• Exercise prompt: For the string "worn", search the entries below and copy every line where it appears.

• Record extracts:
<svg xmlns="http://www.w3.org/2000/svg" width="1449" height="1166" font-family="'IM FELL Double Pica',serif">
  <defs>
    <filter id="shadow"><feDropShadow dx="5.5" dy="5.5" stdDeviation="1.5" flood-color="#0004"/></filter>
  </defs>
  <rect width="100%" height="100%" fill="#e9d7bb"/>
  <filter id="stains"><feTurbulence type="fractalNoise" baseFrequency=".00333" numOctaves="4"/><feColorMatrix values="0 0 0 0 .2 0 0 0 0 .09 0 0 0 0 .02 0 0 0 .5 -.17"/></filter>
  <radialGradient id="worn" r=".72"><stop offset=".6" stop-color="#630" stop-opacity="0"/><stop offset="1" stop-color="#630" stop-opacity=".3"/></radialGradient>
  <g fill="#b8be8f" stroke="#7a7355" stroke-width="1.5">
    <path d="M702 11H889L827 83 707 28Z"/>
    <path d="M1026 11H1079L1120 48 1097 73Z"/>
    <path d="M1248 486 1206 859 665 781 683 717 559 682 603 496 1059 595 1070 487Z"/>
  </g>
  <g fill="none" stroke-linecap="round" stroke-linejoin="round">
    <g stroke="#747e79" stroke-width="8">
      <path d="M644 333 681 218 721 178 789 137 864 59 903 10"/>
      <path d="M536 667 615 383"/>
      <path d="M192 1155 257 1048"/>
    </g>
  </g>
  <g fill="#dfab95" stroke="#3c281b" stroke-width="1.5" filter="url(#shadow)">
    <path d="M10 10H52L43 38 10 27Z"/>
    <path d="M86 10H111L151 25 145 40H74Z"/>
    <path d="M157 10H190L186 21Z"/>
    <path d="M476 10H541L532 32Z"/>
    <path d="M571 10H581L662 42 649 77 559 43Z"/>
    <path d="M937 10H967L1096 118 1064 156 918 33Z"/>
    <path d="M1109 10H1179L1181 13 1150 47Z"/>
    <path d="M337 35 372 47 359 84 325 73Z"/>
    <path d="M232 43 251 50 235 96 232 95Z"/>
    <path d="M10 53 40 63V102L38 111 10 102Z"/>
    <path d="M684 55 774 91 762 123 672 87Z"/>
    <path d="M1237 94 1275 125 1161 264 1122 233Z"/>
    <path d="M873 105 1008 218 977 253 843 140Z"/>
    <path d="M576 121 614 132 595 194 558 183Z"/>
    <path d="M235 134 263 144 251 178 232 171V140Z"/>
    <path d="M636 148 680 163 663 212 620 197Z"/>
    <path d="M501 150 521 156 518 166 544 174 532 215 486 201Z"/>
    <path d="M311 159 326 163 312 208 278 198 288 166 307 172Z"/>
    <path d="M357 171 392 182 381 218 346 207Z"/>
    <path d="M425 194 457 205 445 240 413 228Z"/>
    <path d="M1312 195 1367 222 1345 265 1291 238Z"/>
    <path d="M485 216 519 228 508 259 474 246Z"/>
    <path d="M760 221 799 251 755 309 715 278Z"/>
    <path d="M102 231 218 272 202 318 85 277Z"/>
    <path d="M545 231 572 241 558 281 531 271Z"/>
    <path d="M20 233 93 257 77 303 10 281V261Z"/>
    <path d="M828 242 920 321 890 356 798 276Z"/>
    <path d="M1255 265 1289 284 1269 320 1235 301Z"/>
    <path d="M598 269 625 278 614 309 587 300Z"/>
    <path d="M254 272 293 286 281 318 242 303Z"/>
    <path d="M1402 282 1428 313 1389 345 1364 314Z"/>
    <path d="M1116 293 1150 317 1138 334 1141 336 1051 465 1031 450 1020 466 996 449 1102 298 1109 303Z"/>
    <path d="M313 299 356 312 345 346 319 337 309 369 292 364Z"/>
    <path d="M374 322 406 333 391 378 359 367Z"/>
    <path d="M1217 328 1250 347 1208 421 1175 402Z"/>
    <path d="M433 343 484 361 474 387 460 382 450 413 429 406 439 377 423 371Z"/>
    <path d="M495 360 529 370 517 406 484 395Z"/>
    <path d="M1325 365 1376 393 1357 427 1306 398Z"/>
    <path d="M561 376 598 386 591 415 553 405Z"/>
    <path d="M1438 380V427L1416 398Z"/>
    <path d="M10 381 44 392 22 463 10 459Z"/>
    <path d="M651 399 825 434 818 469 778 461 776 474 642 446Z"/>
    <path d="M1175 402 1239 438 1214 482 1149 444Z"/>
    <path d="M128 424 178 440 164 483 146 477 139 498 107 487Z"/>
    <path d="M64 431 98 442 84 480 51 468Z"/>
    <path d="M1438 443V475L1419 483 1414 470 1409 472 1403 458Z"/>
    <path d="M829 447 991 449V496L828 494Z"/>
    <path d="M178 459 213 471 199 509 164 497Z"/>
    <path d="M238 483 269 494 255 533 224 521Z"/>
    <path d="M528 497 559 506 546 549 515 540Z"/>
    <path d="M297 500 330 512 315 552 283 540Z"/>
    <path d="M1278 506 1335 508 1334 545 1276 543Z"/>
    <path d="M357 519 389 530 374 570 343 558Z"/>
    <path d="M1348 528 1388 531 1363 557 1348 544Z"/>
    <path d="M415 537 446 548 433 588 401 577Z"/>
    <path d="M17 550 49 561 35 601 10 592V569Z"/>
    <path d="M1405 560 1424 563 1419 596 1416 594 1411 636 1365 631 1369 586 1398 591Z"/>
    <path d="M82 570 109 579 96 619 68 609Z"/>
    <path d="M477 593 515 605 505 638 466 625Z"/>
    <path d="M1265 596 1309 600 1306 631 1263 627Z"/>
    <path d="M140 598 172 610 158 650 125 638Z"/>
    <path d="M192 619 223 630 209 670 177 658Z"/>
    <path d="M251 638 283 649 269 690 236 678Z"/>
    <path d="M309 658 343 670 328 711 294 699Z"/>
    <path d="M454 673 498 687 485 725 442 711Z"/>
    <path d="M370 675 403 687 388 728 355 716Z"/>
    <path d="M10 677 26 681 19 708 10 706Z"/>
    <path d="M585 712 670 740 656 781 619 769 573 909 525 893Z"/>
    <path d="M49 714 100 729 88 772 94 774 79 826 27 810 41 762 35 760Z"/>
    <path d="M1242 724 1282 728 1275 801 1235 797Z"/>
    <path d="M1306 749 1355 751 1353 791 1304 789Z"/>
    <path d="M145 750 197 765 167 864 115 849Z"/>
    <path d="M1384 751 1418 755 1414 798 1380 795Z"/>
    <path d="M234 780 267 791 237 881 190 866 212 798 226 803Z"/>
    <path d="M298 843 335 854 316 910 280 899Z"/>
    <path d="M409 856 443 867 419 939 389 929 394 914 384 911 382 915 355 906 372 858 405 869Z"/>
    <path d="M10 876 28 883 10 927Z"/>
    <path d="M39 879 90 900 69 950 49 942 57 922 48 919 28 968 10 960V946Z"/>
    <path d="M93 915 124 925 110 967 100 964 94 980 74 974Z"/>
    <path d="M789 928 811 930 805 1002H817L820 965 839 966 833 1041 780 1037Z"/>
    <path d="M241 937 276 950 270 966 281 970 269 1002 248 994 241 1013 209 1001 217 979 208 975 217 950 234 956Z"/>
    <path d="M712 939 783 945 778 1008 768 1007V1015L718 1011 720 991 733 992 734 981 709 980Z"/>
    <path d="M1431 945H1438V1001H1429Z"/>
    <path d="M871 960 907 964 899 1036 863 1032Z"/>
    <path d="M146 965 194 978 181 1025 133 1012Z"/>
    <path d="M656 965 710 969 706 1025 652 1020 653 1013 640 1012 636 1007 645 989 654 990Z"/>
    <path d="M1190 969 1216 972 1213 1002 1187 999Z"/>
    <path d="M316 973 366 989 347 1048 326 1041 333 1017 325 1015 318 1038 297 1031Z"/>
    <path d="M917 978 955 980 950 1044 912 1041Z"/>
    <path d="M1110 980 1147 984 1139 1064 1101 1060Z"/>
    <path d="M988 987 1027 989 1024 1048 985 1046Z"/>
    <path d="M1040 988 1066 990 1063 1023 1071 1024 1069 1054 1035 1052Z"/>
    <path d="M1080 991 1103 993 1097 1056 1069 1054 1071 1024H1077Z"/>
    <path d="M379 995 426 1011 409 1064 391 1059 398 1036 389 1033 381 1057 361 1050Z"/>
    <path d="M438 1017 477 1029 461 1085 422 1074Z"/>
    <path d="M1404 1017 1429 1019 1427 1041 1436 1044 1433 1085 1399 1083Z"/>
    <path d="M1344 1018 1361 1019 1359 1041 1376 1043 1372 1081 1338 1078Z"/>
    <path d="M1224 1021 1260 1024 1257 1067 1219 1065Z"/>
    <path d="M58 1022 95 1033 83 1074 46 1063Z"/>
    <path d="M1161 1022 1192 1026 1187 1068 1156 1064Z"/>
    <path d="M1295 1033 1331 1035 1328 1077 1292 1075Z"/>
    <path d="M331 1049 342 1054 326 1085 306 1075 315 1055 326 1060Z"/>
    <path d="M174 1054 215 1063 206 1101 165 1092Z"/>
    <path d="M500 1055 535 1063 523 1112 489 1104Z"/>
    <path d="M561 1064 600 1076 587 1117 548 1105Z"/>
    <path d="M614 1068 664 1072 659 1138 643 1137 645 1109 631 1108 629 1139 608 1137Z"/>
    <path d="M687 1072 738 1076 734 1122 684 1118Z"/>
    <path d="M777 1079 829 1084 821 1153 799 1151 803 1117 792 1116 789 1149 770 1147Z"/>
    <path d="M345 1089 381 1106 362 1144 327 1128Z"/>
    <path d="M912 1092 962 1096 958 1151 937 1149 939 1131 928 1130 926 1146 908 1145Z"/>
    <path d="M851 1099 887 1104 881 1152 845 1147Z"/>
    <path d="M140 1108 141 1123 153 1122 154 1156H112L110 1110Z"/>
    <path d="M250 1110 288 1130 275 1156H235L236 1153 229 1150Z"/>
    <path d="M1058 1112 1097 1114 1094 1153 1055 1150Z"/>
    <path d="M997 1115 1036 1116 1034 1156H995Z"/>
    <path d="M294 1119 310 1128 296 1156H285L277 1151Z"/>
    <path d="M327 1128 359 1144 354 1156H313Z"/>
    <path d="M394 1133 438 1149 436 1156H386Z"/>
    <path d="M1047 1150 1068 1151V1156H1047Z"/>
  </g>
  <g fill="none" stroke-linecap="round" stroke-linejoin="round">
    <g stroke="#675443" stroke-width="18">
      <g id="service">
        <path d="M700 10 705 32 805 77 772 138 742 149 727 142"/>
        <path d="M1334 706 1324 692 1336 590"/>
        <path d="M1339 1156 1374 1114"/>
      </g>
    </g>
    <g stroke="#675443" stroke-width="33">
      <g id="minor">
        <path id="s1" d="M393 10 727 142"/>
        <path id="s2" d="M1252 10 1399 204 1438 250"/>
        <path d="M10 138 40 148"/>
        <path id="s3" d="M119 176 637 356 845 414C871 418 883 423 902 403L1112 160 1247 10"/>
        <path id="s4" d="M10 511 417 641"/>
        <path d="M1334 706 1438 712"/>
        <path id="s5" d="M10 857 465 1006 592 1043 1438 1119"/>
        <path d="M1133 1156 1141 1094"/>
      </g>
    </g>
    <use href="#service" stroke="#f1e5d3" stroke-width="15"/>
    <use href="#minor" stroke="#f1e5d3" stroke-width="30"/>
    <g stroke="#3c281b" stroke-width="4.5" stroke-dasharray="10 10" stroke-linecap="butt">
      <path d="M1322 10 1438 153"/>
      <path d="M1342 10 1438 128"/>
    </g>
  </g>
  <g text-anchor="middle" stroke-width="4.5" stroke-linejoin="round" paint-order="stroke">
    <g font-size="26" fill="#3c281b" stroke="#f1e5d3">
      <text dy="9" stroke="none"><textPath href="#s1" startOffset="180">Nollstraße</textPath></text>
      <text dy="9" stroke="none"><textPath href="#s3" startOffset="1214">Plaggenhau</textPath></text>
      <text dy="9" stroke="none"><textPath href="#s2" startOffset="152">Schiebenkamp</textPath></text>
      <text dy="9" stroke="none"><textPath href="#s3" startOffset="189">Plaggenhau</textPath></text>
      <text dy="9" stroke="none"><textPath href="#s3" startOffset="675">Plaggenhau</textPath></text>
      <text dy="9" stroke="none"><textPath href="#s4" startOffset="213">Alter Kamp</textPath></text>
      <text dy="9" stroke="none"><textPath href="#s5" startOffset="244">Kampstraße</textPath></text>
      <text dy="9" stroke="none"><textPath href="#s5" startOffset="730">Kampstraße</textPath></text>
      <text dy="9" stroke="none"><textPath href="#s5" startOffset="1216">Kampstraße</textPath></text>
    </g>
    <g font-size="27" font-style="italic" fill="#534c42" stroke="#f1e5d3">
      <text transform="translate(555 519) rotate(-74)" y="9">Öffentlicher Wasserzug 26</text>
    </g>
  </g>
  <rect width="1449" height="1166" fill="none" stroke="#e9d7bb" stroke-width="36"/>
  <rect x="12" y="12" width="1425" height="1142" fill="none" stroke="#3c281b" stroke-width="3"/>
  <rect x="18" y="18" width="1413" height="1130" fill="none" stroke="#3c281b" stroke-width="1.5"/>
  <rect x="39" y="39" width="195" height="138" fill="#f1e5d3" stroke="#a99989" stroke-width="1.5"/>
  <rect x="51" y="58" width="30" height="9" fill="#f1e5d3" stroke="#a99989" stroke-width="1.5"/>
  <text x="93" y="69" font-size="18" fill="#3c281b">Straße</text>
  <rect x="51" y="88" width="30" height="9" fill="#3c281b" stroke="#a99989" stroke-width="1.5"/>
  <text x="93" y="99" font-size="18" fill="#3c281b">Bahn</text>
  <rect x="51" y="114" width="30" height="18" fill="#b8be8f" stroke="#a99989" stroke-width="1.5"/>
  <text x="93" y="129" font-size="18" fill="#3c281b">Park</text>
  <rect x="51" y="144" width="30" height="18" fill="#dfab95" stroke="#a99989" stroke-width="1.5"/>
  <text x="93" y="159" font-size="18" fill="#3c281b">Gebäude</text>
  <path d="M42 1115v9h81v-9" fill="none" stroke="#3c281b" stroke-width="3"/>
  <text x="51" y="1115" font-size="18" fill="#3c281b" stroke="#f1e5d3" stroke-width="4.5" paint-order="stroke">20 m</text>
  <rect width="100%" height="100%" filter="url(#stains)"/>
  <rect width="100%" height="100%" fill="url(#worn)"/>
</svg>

• Answer:
  <radialGradient id="worn" r=".72"><stop offset=".6" stop-color="#630" stop-opacity="0"/><stop offset="1" stop-color="#630" stop-opacity=".3"/></radialGradient>
  <rect width="100%" height="100%" fill="url(#worn)"/>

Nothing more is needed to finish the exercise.